Ce qui ressort de la lecture du bouquin, c’est la sincérité de tous les témoignages et la grande émotion qu’ils génèrent.  En ouvrant le livre, le passé se met à ressurgir comme par miracle et nous fait revivre tout ce que nous avons vécu dans notre jeunesse. On revoit toutes ces images du passé, le look austère des Frères vêtus de leur soutanelle noire, l’exubérance des élèves, toutes générations confondues dans les cours de récréation, l’assiduité des potaches tentant de nettoyer leurs doigts maculés d’encre à coup de pierre ponce, la tristesse de na pas faire partie des veinards appelés pour récupérer le courrier des siens après le repas….. Et les bruits me direz-vous ? Eux aussi, ils émanent du bouquin, presque inconsciemment à force d’avoir été minutieusement répétitifs tout au long de notre scolarité. Alors les sonnettes de fin de classe, les coups de sifflets stridents dans les cours de récréation, les nombreuses plages de silence imposées par le règlement, le tintement lugubre du bourdon de l’Eglise de Matzenheim à 22 heures le soir et à 5 heures le matin, le joyeux carillon de la cloche du Collège sonnant le réveil des Frères et invitant toute la Communauté aux offices on les entend bien sûr, comme si l’ouvrage était doté d’une bande sonore qui se déroule au fil des pages selon une partition bien orchestrée. A la lecture du livre il vous arrive même de percevoir ces odeurs particulières que nous avons connues tout au long de notre scolarité, l’odeur un peu acidulée et âcre émanant des encriers ouverts dans les bancs des salles de classe, l’odeur de l’encens lors des offices solennels à la chapelle ou encore l’odeur épouvantablement pénétrante des désinfectants émis dans les salles de classe pour préserver les élèves contre la grippe en hiver…..

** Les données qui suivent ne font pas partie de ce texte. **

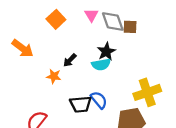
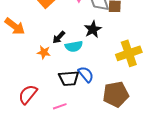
cyan semicircle: (101, 64) -> (74, 46), moved
yellow cross: (147, 92) -> (129, 53), moved

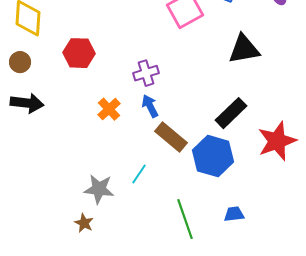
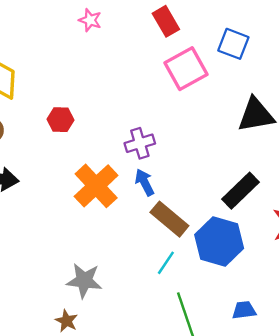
red hexagon: (79, 53) -> (61, 120), size x0.7
orange cross: (109, 109) -> (96, 186), size x1.6
cyan line: (139, 174) -> (166, 263), moved

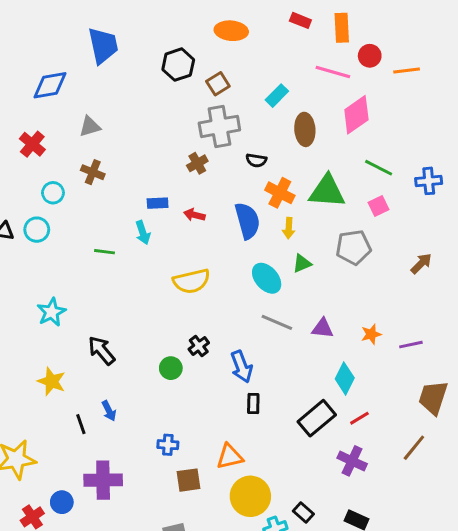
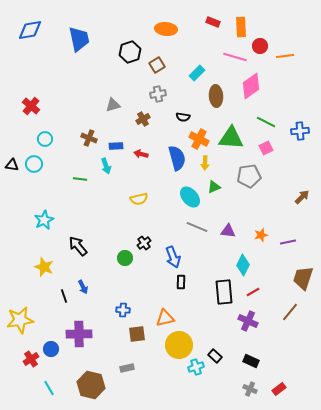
blue diamond: (50, 85) -> (30, 30), moved
gray triangle: (90, 126) -> (113, 105), moved
gray cross: (219, 126) -> (158, 94), size x0.6
brown cross: (93, 172) -> (89, 138), moved
brown arrow: (421, 263) -> (302, 197), moved
yellow semicircle: (191, 281) -> (139, 199), size x0.7
black rectangle: (317, 418) -> (224, 292), turned -55

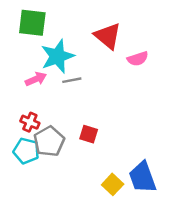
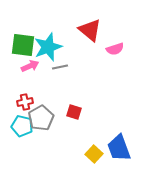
green square: (32, 23) -> (23, 45), moved
red cross: (30, 122) -> (25, 102), turned -35

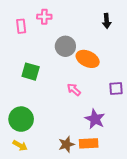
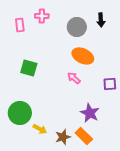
gray circle: (65, 46) -> (77, 27), moved
pink arrow: (74, 90) -> (74, 78), moved
orange rectangle: (89, 143) -> (84, 136), turned 48
yellow arrow: (20, 145) -> (40, 129), moved

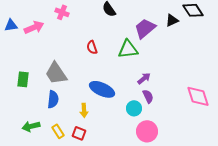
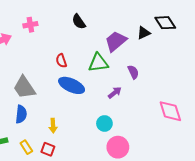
pink cross: (62, 12) -> (30, 25), turned -32
blue ellipse: (102, 89) -> (72, 85), moved
purple semicircle: (148, 96) -> (133, 72), moved

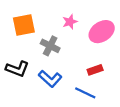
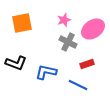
gray cross: (50, 46) -> (68, 42), moved
blue L-shape: (50, 79) -> (46, 72), turned 150

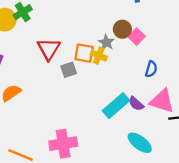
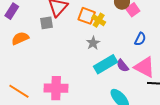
gray star: (106, 42) -> (93, 43), moved
gray square: (69, 70) -> (46, 23), moved

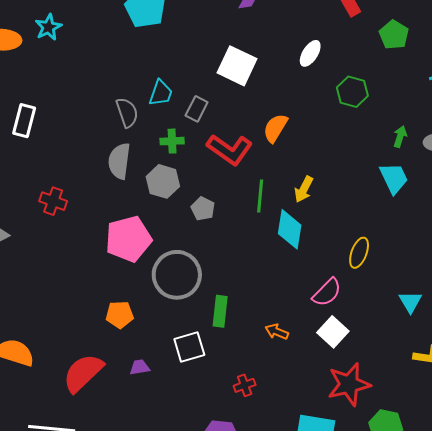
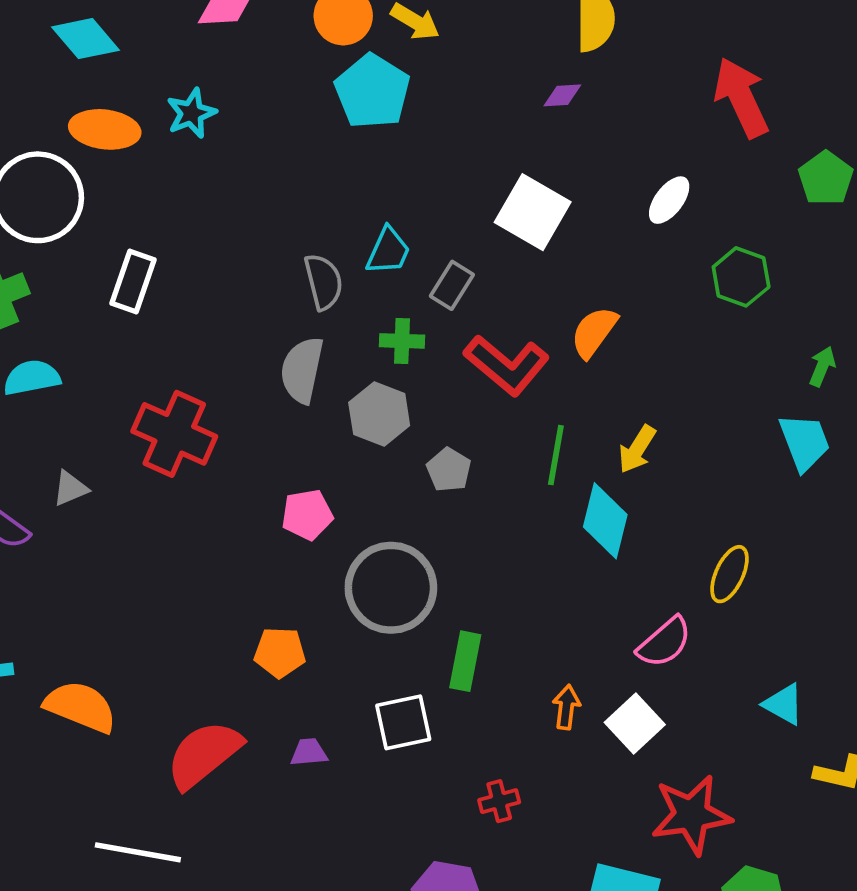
red cross: (53, 201) -> (174, 434), size x1.6
pink pentagon: (128, 239) -> (307, 515), size x0.6
cyan triangle: (410, 302) -> (784, 704), moved, turned -35
orange arrow: (277, 332) -> (566, 707), turned 70
white square: (333, 332) -> (635, 724), moved

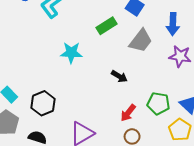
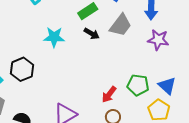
black arrow: (119, 76) -> (92, 34), moved
black hexagon: (43, 103) -> (22, 69), moved

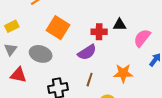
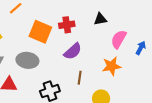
red cross: (99, 32) -> (67, 25), moved
pink semicircle: (142, 38) -> (119, 39), moved

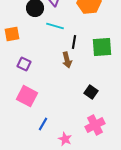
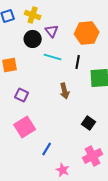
black line: (74, 42) -> (78, 62), moved
pink square: (27, 96) -> (25, 127), turned 30
blue line: (43, 124) -> (47, 149), moved

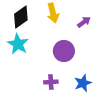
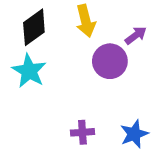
purple circle: (64, 51) -> (110, 61), moved

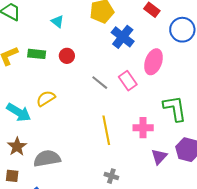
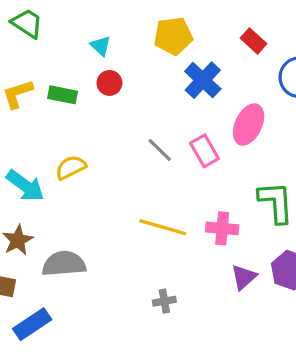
red circle: (67, 56) -> (109, 83), moved
yellow line: (106, 130) -> (163, 227), turned -68
gray cross: (111, 176) -> (164, 301), turned -32

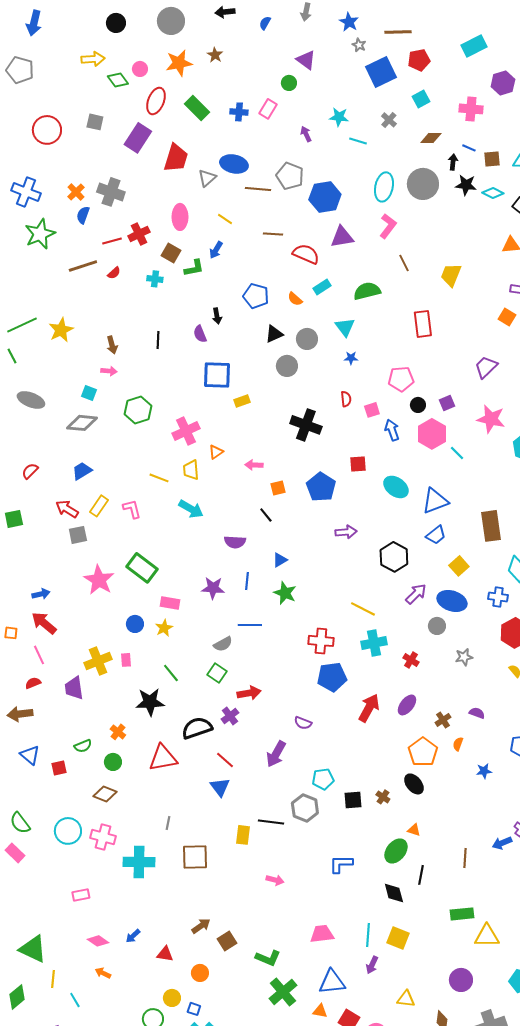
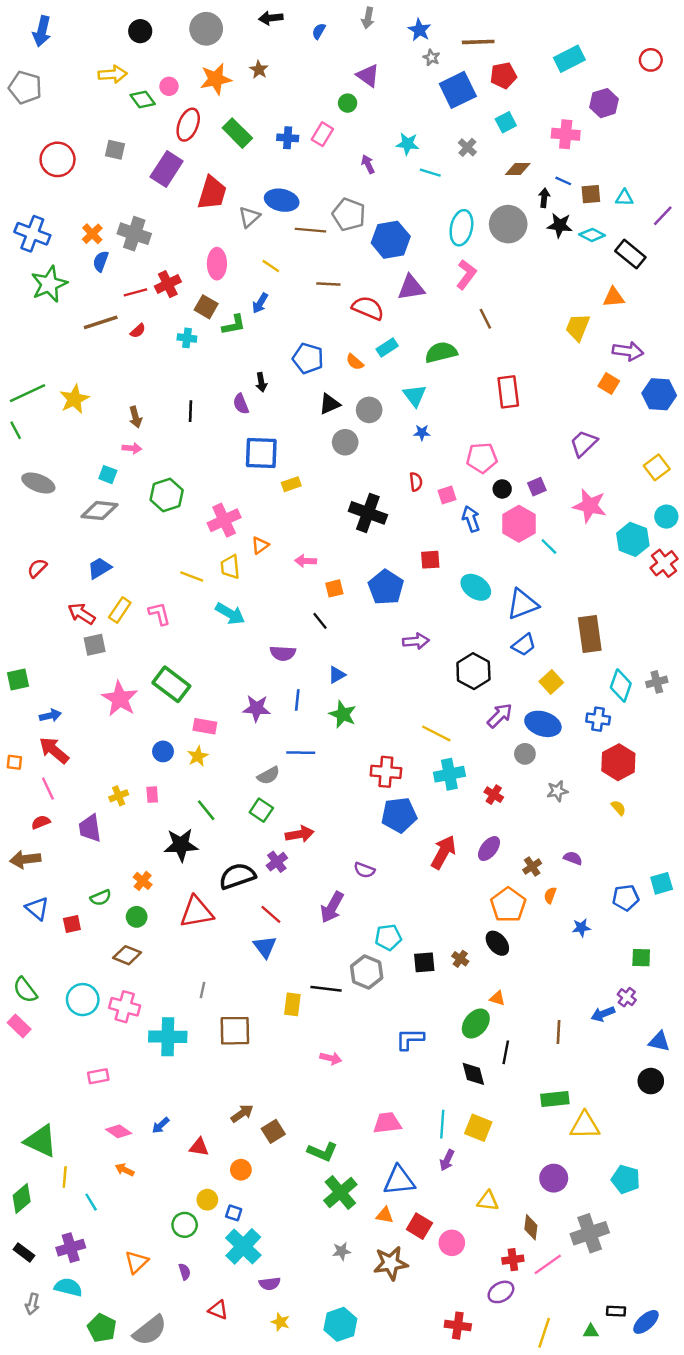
yellow trapezoid: (451, 275) -> (578, 327), moved
green square: (14, 519) -> (18, 680), moved
yellow cross: (98, 661) -> (119, 796), size x0.6

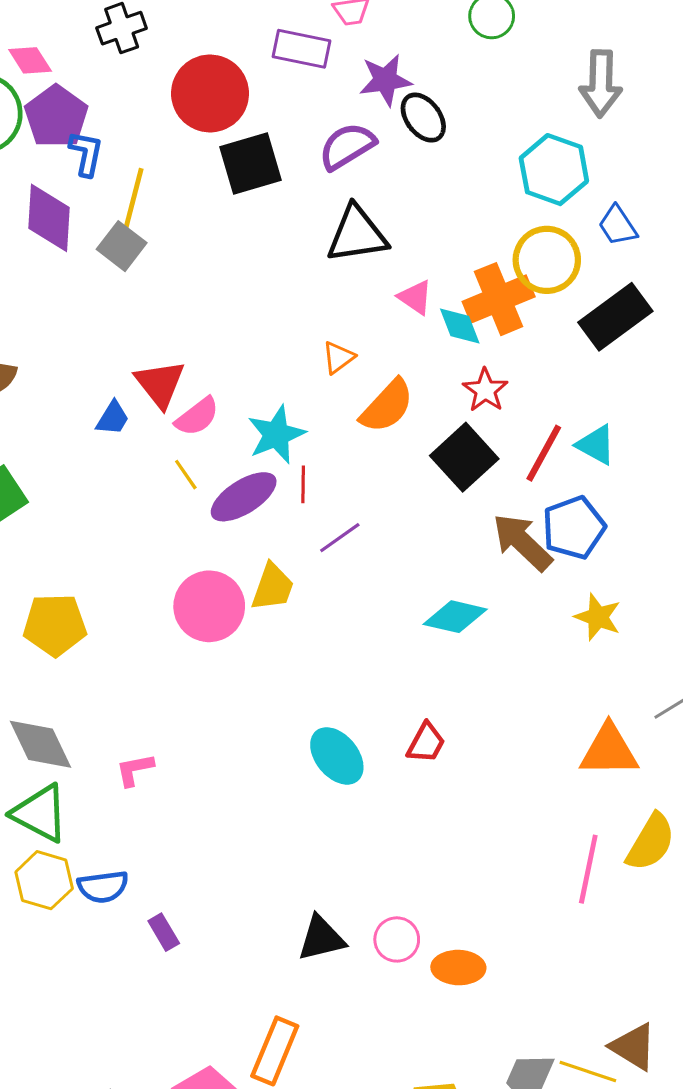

On ne peut que saluer le talent de l’auteur, Nicole Laugel qui nous a fait un bouquin extraordinaire. Elle a été géniale et je suis sûr que les Anciens aimeront cet ouvrage et lui donneront la place de choix qu’il mérite dans leur bibliothèque. On ne peut que rendre hommage au Président et au Comité des Anciens pour avoir encouragé une telle initiative. C’était leur devoir de le faire en guise de reconnaissance aux Frères de Matzenheim. Le rideau est désormais tombé et grâce à ce bouquin, les Frères viennent de rentrer définitivement dans l’Histoire. Le relais a été transmis à une communauté éducative laïque de grande compétence. Matzenheim continuera à briller comme par le passé. Pour nous les Anciens, le Collège restera éternel.